+++ SOURCE EXTRACT
Proposal: new winapp ui send-keys verb for synthetic keyboard input

The gap

winapp ui has 15 verbs — none send keystrokes. The closest is set-value (writes text atomically via ValuePattern). No arrow keys, no Enter, no Tab, no Escape, no shortcuts.

Any script that needs keyboard navigation falls off a cliff — pressing Down to move a ListView highlight, Enter to commit, Tab to traverse focus, Ctrl+C / Ctrl+V, custom KeyboardAccelerators, etc. UIA can't help: there's no IKeyboardProvider pattern. The framework was designed for assistive tech (read state + invoke commands), not input simulation. So any send-keys implementation must be at the Win32 layer.

Today every PowerShell script that needs this ships 30+ lines of inline Add-Type C# defining KEYBDINPUT structs and calling PostMessage WM_KEYDOWN/UP. Pure boilerplate that belongs in the tool.

Why it belongs in winapp (not "just use SendKeys")

If click is in scope, send-keys is in scope — they're the same category of work:

  1. HWND targeting. PostMessage WM_KEYDOWN -w <hwnd> posts to a specific window's message queue. SendKeys.SendWait can't do this.
  2. UIPI / IL awareness. Test automation routinely runs at a different integrity level than the target. click already documents the UIPI limit; send-keys defaults to PostMessage specifically to bypass it. That's app-driving knowledge, not generic input.
  3. It completes the interaction model. Read state ✅, mouse ✅ (click), commands ✅ (invoke / set-value), keyboard ❌ ← the missing pillar. WinUI 3 / Windows App SDK apps lean heavily on keyboard nav.

Plus two clinchers:

  • Cross-language: winapp is a language-agnostic CLI. The PowerShell-only Add-Type workaround excludes Python / Go / Node users entirely.
  • Discoverability tax: every new user hits the "SendInput failed silently across IL" wall once and burns hours on Stack Overflow before discovering the PostMessage workaround. A CLI verb absorbs that cost once.

Direction (not a locked-in design)

  • New verb winapp ui send-keys alongside click / invoke / set-value, with standard -w / -a / --json options.
  • Two transports: PostMessage (HWND-targeted, bypasses UIPI, default candidate) and SendInput (OS-wide, hits LL hooks, subject to UIPI) — selectable via a --via flag.
  • A friendly key-string grammar covering single keys (down), sequences (down down enter), modifier combos (ctrl+shift+t), and literal text (hello), with vk=0xNN for keys without names.
++++++
+++ EXTRACTED ENTRIES
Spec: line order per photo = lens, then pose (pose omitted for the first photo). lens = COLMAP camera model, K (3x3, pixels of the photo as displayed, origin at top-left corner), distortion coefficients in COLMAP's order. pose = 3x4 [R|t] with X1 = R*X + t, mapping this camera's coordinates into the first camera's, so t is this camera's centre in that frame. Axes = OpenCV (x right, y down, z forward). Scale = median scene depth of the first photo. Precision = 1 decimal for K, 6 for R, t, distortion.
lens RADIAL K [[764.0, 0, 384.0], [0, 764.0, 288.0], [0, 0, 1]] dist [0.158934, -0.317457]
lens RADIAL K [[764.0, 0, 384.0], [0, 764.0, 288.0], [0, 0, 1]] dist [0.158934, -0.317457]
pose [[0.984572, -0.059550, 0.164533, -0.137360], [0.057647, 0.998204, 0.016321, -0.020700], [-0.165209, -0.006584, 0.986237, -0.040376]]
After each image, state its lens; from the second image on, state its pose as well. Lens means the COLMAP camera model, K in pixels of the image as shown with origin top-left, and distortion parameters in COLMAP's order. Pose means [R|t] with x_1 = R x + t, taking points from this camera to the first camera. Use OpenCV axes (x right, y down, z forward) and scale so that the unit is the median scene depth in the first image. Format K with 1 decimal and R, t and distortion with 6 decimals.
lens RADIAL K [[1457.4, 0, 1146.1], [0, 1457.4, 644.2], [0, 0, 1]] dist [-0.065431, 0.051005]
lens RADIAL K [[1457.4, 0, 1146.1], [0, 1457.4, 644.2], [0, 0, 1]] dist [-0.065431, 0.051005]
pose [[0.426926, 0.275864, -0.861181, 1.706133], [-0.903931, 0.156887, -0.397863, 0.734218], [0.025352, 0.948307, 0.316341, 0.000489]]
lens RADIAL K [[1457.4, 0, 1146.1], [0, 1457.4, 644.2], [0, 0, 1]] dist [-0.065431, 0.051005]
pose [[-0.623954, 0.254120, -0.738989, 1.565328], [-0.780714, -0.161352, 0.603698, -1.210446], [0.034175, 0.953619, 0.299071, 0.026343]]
++++++
▶ PROBLEMS TO WORK ON:
1. List the keyboard inputs that the send-keys proposal says winapp ui currently cannot send.
2. Summarize the send-keys proposal in two sentences.

▶ RESULTS FOR EACH TASK:
1. Arrow keys, Enter, Tab, Escape, shortcuts

2. winapp ui has no verb that sends keystrokes, so scripts that need keyboard navigation must ship 30+ lines of inline Add-Type C# to call PostMessage, since UIA has no keyboard pattern and any implementation must be at the Win32 layer. The proposal argues for a new winapp ui send-keys verb with PostMessage and SendInput transports selectable via a --via flag and a friendly key-string grammar, because it would allow HWND targeting, handle UIPI, complete the interaction model, serve users of any language, and save new users hours of searching.